[Dataset entries]
● ● ● ●

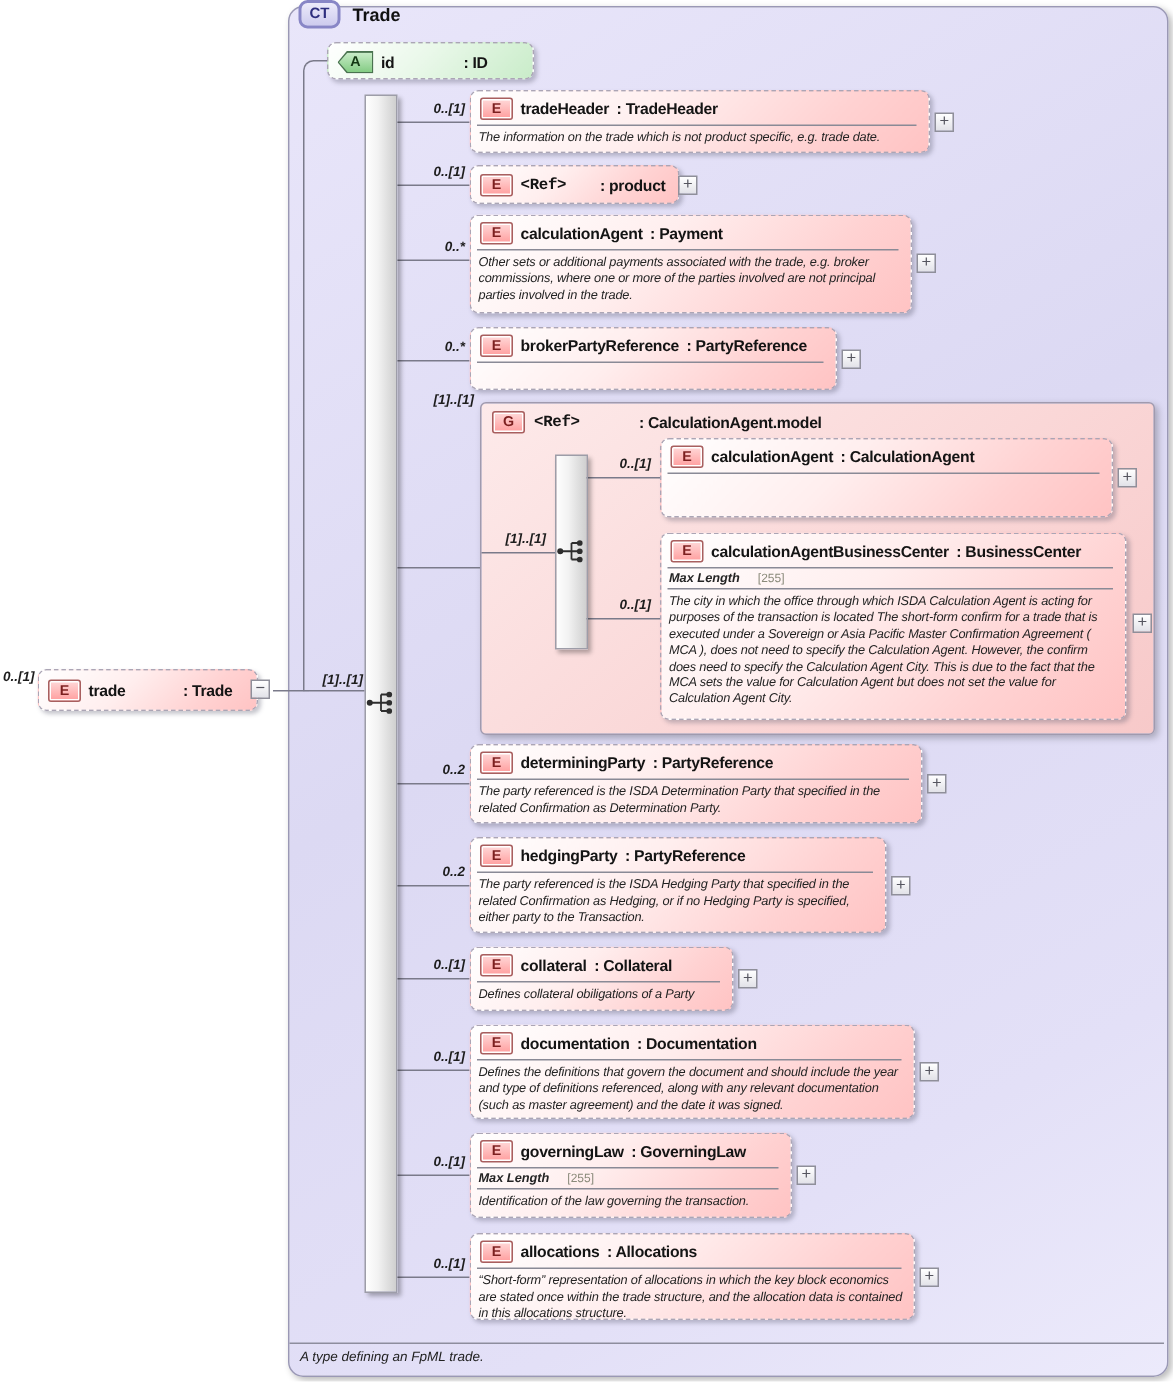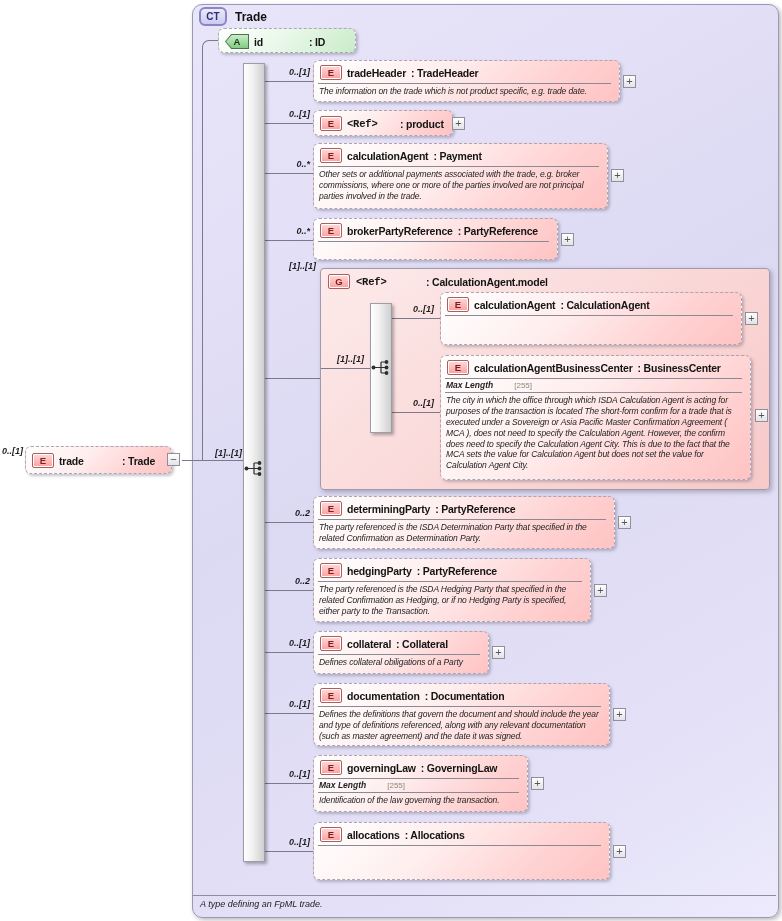--- a/index.html
+++ b/index.html
@@ -4,21 +4,21 @@
 <style>
   html,body{margin:0;padding:0;background:#ffffff;}
   body{width:782px;height:921px;position:relative;font-family:"Liberation Sans",sans-serif;overflow:hidden;}
   .stage{position:absolute;inset:0;}
 
   
   .ct{position:absolute;left:192px;top:4px;width:585px;height:912px;
       border:1px solid #9a98b5;border-radius:10px;z-index:1;
       background:linear-gradient(150deg,#e9e6fa 0%,#dcd9f3 45%,#e3e0f7 80%,#eceafb 100%);
       box-shadow:2px 2px 5px rgba(0,0,0,.28);}
-  .ct-header{position:absolute;left:199px;top:7px;display:flex;align-items:center;gap:8px;z-index:6;}
+  .ct-header{position:absolute;left:199px;top:0;display:flex;align-items:center;gap:8px;z-index:6;}
   .ct-badge{width:24px;height:15px;line-height:15px;text-align:center;font-size:10px;font-weight:bold;
       color:#2e2e7e;background:linear-gradient(#eceafa,#cdcbee);border:2px solid #8886c6;border-radius:6px;}
   .ct-title{font-size:12px;font-weight:bold;color:#111;}
 
   .footer-line{position:absolute;left:193px;top:895px;width:583px;border-top:1px solid #8d8d9d;z-index:2;}
   .footer-text{position:absolute;left:200px;top:899px;font-size:9px;font-style:italic;color:#222;z-index:2;}
 
   
   .hline{position:absolute;height:0;border-top:1px solid #7a7a8a;z-index:3;}
   .elbow{position:absolute;border-left:1px solid #7a7a8a;border-top:1px solid #7a7a8a;
@@ -45,21 +45,21 @@
   .badge-a-outer{flex:0 0 auto;width:24px;height:15px;position:relative;
       clip-path:polygon(0 50%,26% 0,100% 0,100% 100%,26% 100%);background:#49724f;}
   .badge-a-inner{position:absolute;left:1px;top:1px;right:1px;bottom:1px;
       clip-path:polygon(0 50%,26% 0,100% 0,100% 100%,26% 100%);
       background:linear-gradient(#c9ecc9,#84cc84);color:#143814;font-size:9.5px;font-weight:bold;
       text-align:center;line-height:13px;}
   .ename,.etype{font-size:10.5px;font-weight:bold;color:#141414;letter-spacing:-0.2px;}
   .nw50{min-width:50px;} .nw62{min-width:58px;} .nw68{min-width:64px;font-family:Liberation Mono, monospace;}
   .sep{border-top:1px solid #8a8a96;margin:1px 8px 0 4px;}
   .desc{font-size:8.5px;font-style:italic;color:#242424;padding:2px 6px 3px 5px;line-height:1.28;letter-spacing:-0.12px;}
-  .facet-row{display:flex;align-items:baseline;gap:21px;padding:1px 6px 1px 5px;}
+  .facet-row{display:flex;align-items:baseline;gap:12px;padding:1px 6px 1px 5px;}
   .facet-label{font-size:8.5px;font-style:italic;font-weight:bold;color:#242424;}
   .facet-value{font-size:8px;color:#8a8a7a;}
 
   .card{position:absolute;width:36px;text-align:right;font-size:9px;font-style:italic;font-weight:bold;
       color:#1d1d1d;z-index:5;white-space:nowrap;}
   .card-left{text-align:left;}
 
   .pm{position:absolute;width:13px;height:13px;box-sizing:border-box;border:1px solid #8f8f9a;
       background:linear-gradient(#ffffff,#e2e2e8);color:#55555f;font-size:11px;line-height:10px;
       text-align:center;z-index:6;cursor:pointer;}
@@ -285,16 +285,17 @@
   </div>
   <div class="pm" style="left:531px;top:777px;">+</div>
 
   <div class="ebox" style="left:313px;top:822px;width:297px;height:58px;">
     <div class="trow">
         <span class="badge-e">E</span>
       <span class="ename">allocations</span>
       <span class="etype">: Allocations</span>
       </div>
     <div class="sep"></div>
+    <div class="desc">“Short-form” representation of allocations in which the key block economics are stated once within the trade structure, and the allocation data is contained in this allocations structure.</div>
   </div>
   <div class="pm" style="left:613px;top:845px;">+</div>
 
 </div>
 
 </body></html>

● ● ● ●

**THE TASK**
Write every record out again exactly, omitting the pictures they hold.

**SOLUTION TO THIS PROBLEM**
--- a/index.html
+++ b/index.html
@@ -4,21 +4,21 @@
 <style>
   html,body{margin:0;padding:0;background:#ffffff;}
   body{width:782px;height:921px;position:relative;font-family:"Liberation Sans",sans-serif;overflow:hidden;}
   .stage{position:absolute;inset:0;}
 
   
   .ct{position:absolute;left:192px;top:4px;width:585px;height:912px;
       border:1px solid #9a98b5;border-radius:10px;z-index:1;
       background:linear-gradient(150deg,#e9e6fa 0%,#dcd9f3 45%,#e3e0f7 80%,#eceafb 100%);
       box-shadow:2px 2px 5px rgba(0,0,0,.28);}
-  .ct-header{position:absolute;left:199px;top:7px;display:flex;align-items:center;gap:8px;z-index:6;}
+  .ct-header{position:absolute;left:199px;top:0;display:flex;align-items:center;gap:8px;z-index:6;}
   .ct-badge{width:24px;height:15px;line-height:15px;text-align:center;font-size:10px;font-weight:bold;
       color:#2e2e7e;background:linear-gradient(#eceafa,#cdcbee);border:2px solid #8886c6;border-radius:6px;}
   .ct-title{font-size:12px;font-weight:bold;color:#111;}
 
   .footer-line{position:absolute;left:193px;top:895px;width:583px;border-top:1px solid #8d8d9d;z-index:2;}
   .footer-text{position:absolute;left:200px;top:899px;font-size:9px;font-style:italic;color:#222;z-index:2;}
 
   
   .hline{position:absolute;height:0;border-top:1px solid #7a7a8a;z-index:3;}
   .elbow{position:absolute;border-left:1px solid #7a7a8a;border-top:1px solid #7a7a8a;
@@ -45,21 +45,21 @@
   .badge-a-outer{flex:0 0 auto;width:24px;height:15px;position:relative;
       clip-path:polygon(0 50%,26% 0,100% 0,100% 100%,26% 100%);background:#49724f;}
   .badge-a-inner{position:absolute;left:1px;top:1px;right:1px;bottom:1px;
       clip-path:polygon(0 50%,26% 0,100% 0,100% 100%,26% 100%);
       background:linear-gradient(#c9ecc9,#84cc84);color:#143814;font-size:9.5px;font-weight:bold;
       text-align:center;line-height:13px;}
   .ename,.etype{font-size:10.5px;font-weight:bold;color:#141414;letter-spacing:-0.2px;}
   .nw50{min-width:50px;} .nw62{min-width:58px;} .nw68{min-width:64px;font-family:Liberation Mono, monospace;}
   .sep{border-top:1px solid #8a8a96;margin:1px 8px 0 4px;}
   .desc{font-size:8.5px;font-style:italic;color:#242424;padding:2px 6px 3px 5px;line-height:1.28;letter-spacing:-0.12px;}
-  .facet-row{display:flex;align-items:baseline;gap:21px;padding:1px 6px 1px 5px;}
+  .facet-row{display:flex;align-items:baseline;gap:12px;padding:1px 6px 1px 5px;}
   .facet-label{font-size:8.5px;font-style:italic;font-weight:bold;color:#242424;}
   .facet-value{font-size:8px;color:#8a8a7a;}
 
   .card{position:absolute;width:36px;text-align:right;font-size:9px;font-style:italic;font-weight:bold;
       color:#1d1d1d;z-index:5;white-space:nowrap;}
   .card-left{text-align:left;}
 
   .pm{position:absolute;width:13px;height:13px;box-sizing:border-box;border:1px solid #8f8f9a;
       background:linear-gradient(#ffffff,#e2e2e8);color:#55555f;font-size:11px;line-height:10px;
       text-align:center;z-index:6;cursor:pointer;}
@@ -285,16 +285,17 @@
   </div>
   <div class="pm" style="left:531px;top:777px;">+</div>
 
   <div class="ebox" style="left:313px;top:822px;width:297px;height:58px;">
     <div class="trow">
         <span class="badge-e">E</span>
       <span class="ename">allocations</span>
       <span class="etype">: Allocations</span>
       </div>
     <div class="sep"></div>
+    <div class="desc">“Short-form” representation of allocations in which the key block economics are stated once within the trade structure, and the allocation data is contained in this allocations structure.</div>
   </div>
   <div class="pm" style="left:613px;top:845px;">+</div>
 
 </div>
 
 </body></html>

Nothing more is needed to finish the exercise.